Thoughts and Reflections
I had very much looked forward to reading this book and was anxious for a taste of Japanese literature in the early 1900s. The book maintained many of those features that I have come to enjoy in Japanese literature, this balance between nature and the city, the descriptive writing, the ability of the characters to be silent.
I was very absorbed in the first half of the book, wondering where the story was going, how the characters lives entwined, and so on. However, at the halfway point, I felt the need to put the book aside and distance from it for a period of time (just a few days or a week). I no longer understood the actions of the protagonist and didn't want to watch him wander down his chosen path. Once I felt removed enough to resume reading, I again became absorbed in the lives of the characters.
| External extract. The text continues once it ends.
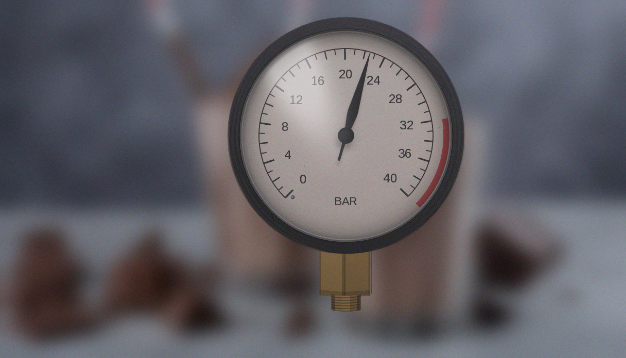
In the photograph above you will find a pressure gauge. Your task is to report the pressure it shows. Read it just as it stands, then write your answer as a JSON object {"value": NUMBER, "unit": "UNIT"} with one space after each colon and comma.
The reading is {"value": 22.5, "unit": "bar"}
On the one hand, I found the book profound, yet, on the other, superficial. I enjoyed the writing style, but aspects of the book escape me. The ending to me was abrupt. The protagonist reads the letter from Sensei, his mentor, and then the book ends. There is no discussion of what happens after the letter, what about the characters, how do they continue to live, how have their lives been changed. Though, undoubtedly, the author had his reasons for ending the book this way, I felt more was needed.
The author spent a considerable amount of time describing the protagonist with his family and with his dying father. However, this portion of the novel makes little sense to me. I see no purpose for it. The only potential reason that I can tell, is that in the eyes of the protagonist, the death of his mentor is more important or devastating than the death of his father. Perhaps because he had time to prepare for one, but not the other. Regardless, the pages describing his family life seems out of place; the plot is dropped.
The novel talks about how the decisions of youth affect adulthood and of pain and suffering in life. One character was unable to recover from the death of a friend, whose death he felt responsible for. Another character was unable to recover from the betrayal of a friend and loss of the one he loved. I was able to relate to the young Sensei when emotions prevented him from acting kindly towards his friend. However, the consequences of his actions devastated him and caused him grief until his dying day, consequences that one hopes never to realise in their lifetime. It is difficult to blame any one character for the events, as each character was acting as he or she saw fit. No one could anticipate the end result. The title of the novel, Kokoro, evidently means "heart" in Japanese, a very appropriate title considering the plot.
The book sheds some light on the perception of women during this time period. Women were not considered highly and the book tossed out quite a few slights against the intellectual ability of women. The treatment of women was not altogether surprising and I found the slights somewhat comical. I was relieved women are no longer considered to be intellectually deficient compared to men in many countries worldwide (though I realise this is not the case everywhere).
I enjoyed the novel and was easily able to become interested in the lives of the characters. I did not always understand the motives of the characters or the author's reasoning in his novel. I am also not entirely sure what to take away from this novel. I can't quote any wise words taken from the plot or themes. Nonetheless, the book is not easily forgotten.
Natsume Soseki was born in 1867. His birth evidently brought a degree of disgrace to his family, being born late in the life of his parents, long after their first five children. As a result, he was adopted to another family until he was 9 years old, at which point the couple divorced and he returned to his natural family. He became interested in literature during middle school in Tokyo. His family disapproved of his intention to become a writer, so when Soseki entered the Tokyo Imperial University to become an architect. Being encouraged in his writing by a friend, Soseki entered the English Department at the University in 1890, graduating in 1893. He did some graduate work and enrolled in Normal School to become a teacher. From 1895 he worked as a teacher, but also began publishing some of his works. He was married in 1896. In 1900, he was sent to study in Great Britain, being Japan's first English literature scholar. He studies in Great Britain for three years, a period of time which he evidently didn't enjoy. After his return to Japan, he became a professor of English literature at the Tokyo Imperial University. He's reputation as a writer became established through the publication of Bochan in 1905 and Kusamakura in 1906. He died in 1916.
Things I Liked About This Novel
1. I liked the characters and found myself caught up in the story of their lives.
2. As is often the case with Japanese literature, I enjoyed the writing style.
3. I appreciated the discussion of emotions, youthful folly, and the consequences of actions.